Harari goes further, however, in consigning all religious and moral discourse to the intersubjective, socially constructed, fictional discourse category, and this is somewhat problematic. The well-known test for determining whether widely accepted facts are socially constructed is to pose the hypothetical of all humanity suddenly popping out of existence. According to the standards of the society that accepts the relevant facts, would the mere fact of their non-existence abrogate those facts? If so, apart from facts relating to humans and their physical bodies, this would indicate a dependence of those facts on the minds of those whose represent them, showing that they are merely intersubjective fictions. For example, money would be rendered as worthless pieces of paper or mere numbers on screens, losing its halo of intrinsic value. However, this is not what would happen with regard to beliefs held by people about gods and moral truths. A 21st-century atheist looking back on bronze-age societies might suppose that their moral and religious beliefs are primitive and clearly false, but this does not demonstrate that those beliefs were merely intersubjective fictions. They were harboured as beliefs about brute fact according to the best theories of the time about reality.

Why is this distinction significant? Firstly, if reduced to a pragmatic means of ensuring cooperation between human beings, fictional gods and morals are validly equated with other evolutionary adaptations generated to ensure the fitness of the species across a diverse range of environments and conditions. Secondly, as pragmatic constructs of evolution, they are linked to the algorithms already mentioned that will be surpassed by more efficient ones as technology continues to advance. This means that morality will change radically, and possibly becomes irrelevant, depending upon the capacity of interconnected networks of agents, with vast processing power, to adapt to changing conditions in a collaborative way without the need for such fictions. Yet, if morality and religion were never held to be intersubjective fictions, but facts with truth conditions anchored in reality, then they cannot be ruled out so quickly as a range of facts subordinate to the physical, naturalistic facts, with a looming expiry date.

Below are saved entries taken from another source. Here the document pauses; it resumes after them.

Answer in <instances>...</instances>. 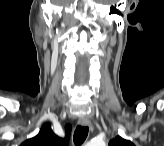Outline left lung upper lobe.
Listing matches in <instances>:
<instances>
[{
	"mask_svg": "<svg viewBox=\"0 0 164 146\" xmlns=\"http://www.w3.org/2000/svg\"><path fill=\"white\" fill-rule=\"evenodd\" d=\"M109 146H134V145L130 141L125 140L120 136H116L114 139H112L109 142Z\"/></svg>",
	"mask_w": 164,
	"mask_h": 146,
	"instance_id": "left-lung-upper-lobe-1",
	"label": "left lung upper lobe"
}]
</instances>
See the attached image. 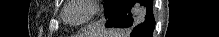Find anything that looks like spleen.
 Here are the masks:
<instances>
[{
	"mask_svg": "<svg viewBox=\"0 0 219 37\" xmlns=\"http://www.w3.org/2000/svg\"><path fill=\"white\" fill-rule=\"evenodd\" d=\"M127 33H128L127 30L112 29V30L109 31L107 37H128Z\"/></svg>",
	"mask_w": 219,
	"mask_h": 37,
	"instance_id": "obj_1",
	"label": "spleen"
}]
</instances>
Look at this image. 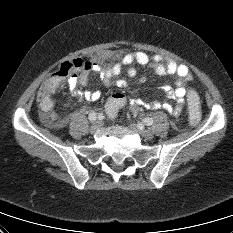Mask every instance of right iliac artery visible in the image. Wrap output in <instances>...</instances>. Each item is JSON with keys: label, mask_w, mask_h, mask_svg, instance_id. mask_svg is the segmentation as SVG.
I'll return each instance as SVG.
<instances>
[{"label": "right iliac artery", "mask_w": 233, "mask_h": 233, "mask_svg": "<svg viewBox=\"0 0 233 233\" xmlns=\"http://www.w3.org/2000/svg\"><path fill=\"white\" fill-rule=\"evenodd\" d=\"M88 118L90 121H95L97 119V114L95 112H91Z\"/></svg>", "instance_id": "right-iliac-artery-1"}]
</instances>
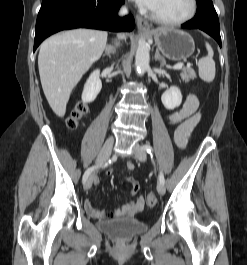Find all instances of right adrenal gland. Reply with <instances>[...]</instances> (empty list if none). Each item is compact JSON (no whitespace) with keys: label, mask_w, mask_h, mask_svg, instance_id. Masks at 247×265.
I'll return each instance as SVG.
<instances>
[{"label":"right adrenal gland","mask_w":247,"mask_h":265,"mask_svg":"<svg viewBox=\"0 0 247 265\" xmlns=\"http://www.w3.org/2000/svg\"><path fill=\"white\" fill-rule=\"evenodd\" d=\"M115 52L116 51H115L114 47L107 45L105 47V53L103 54V57L108 56L109 58H111V55H114Z\"/></svg>","instance_id":"1"}]
</instances>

Indeed, moral and other normative facts might persist as a domain of fact that such a reductive, scientifically-informed view of the world continues to leave out due to its inability to explain them. In this regard, it is interesting to note the tone with which Harari discusses the plight of animals due to intensive farming methods. His concern for their suffering is obvious, and yet there is nothing in the coming evolution of life and information flows that guarantees that the fiction of morality, if it persists at all, will take a form to preclude the suffering of “lower” forms of life. If anything, the opposite seems more likely, albeit for reasons that diverge from the enjoyment of deriving nourishment from the consumption of animal flesh.

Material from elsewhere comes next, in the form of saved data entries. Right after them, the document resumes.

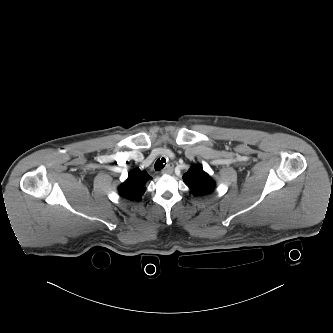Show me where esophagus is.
I'll return each mask as SVG.
<instances>
[{"mask_svg":"<svg viewBox=\"0 0 333 333\" xmlns=\"http://www.w3.org/2000/svg\"><path fill=\"white\" fill-rule=\"evenodd\" d=\"M174 170V164L173 163H169L166 165V167L161 171V174H172Z\"/></svg>","mask_w":333,"mask_h":333,"instance_id":"obj_1","label":"esophagus"}]
</instances>
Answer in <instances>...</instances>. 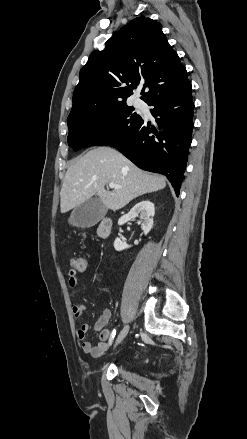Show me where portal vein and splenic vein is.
<instances>
[{
    "mask_svg": "<svg viewBox=\"0 0 247 439\" xmlns=\"http://www.w3.org/2000/svg\"><path fill=\"white\" fill-rule=\"evenodd\" d=\"M109 187L111 189H120L121 188L120 186L116 185L115 183H109Z\"/></svg>",
    "mask_w": 247,
    "mask_h": 439,
    "instance_id": "1",
    "label": "portal vein and splenic vein"
}]
</instances>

If we are honest, we will admit that we still believe in moral facts as brute facts that would survive the end of the human race as we know it. Even if we claim otherwise, these beliefs still play the functional role of brute and absolute fact in the way that they motivate both action, and feelings such as anger and shame. If that is the case, then it does seem that Harari’s account of morality, and even religion, as intersubjective fiction is just an overly reductive view leaving something out that it cannot explain.

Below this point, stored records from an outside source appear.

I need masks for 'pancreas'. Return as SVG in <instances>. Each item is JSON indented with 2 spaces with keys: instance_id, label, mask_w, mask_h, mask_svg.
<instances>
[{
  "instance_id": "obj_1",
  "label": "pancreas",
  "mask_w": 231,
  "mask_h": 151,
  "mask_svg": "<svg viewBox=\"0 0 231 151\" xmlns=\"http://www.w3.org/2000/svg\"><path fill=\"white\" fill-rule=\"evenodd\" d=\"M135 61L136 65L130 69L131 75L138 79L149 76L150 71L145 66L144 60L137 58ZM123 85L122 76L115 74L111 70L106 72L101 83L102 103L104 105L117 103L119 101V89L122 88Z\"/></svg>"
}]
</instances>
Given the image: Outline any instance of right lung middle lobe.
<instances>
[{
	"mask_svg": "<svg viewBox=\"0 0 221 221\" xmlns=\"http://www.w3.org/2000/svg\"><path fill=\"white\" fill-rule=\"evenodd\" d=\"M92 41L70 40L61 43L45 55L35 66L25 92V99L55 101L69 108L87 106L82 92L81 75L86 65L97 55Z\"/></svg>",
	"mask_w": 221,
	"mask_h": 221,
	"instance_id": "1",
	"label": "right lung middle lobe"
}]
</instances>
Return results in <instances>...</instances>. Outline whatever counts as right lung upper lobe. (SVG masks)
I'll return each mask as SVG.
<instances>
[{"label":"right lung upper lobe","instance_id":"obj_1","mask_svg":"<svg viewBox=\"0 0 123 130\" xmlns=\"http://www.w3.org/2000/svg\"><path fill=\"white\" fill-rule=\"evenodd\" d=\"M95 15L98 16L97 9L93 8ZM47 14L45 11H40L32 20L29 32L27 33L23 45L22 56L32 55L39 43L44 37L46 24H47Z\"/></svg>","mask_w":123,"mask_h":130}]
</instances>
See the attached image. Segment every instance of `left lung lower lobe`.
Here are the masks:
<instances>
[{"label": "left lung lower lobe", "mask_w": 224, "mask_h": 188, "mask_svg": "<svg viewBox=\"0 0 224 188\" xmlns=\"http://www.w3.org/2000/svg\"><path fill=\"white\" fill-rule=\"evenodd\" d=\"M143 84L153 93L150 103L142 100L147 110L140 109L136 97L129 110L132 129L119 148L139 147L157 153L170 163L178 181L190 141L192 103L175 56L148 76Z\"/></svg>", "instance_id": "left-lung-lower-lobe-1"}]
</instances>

Of course, one of the claims of this blog has been that morality and normativity more generally are conceptually dependent upon inevitable consequences that can only be provided by an omnipotent person capable of suspending or varying the current natural laws. Thus, instead of seeking to become Homo Deus, an alternative might still be to reconsider the most plausible candidates for revelations of a truly cosmological Deus as the source of purpose and meaning that transcends mere fictions of social expediency.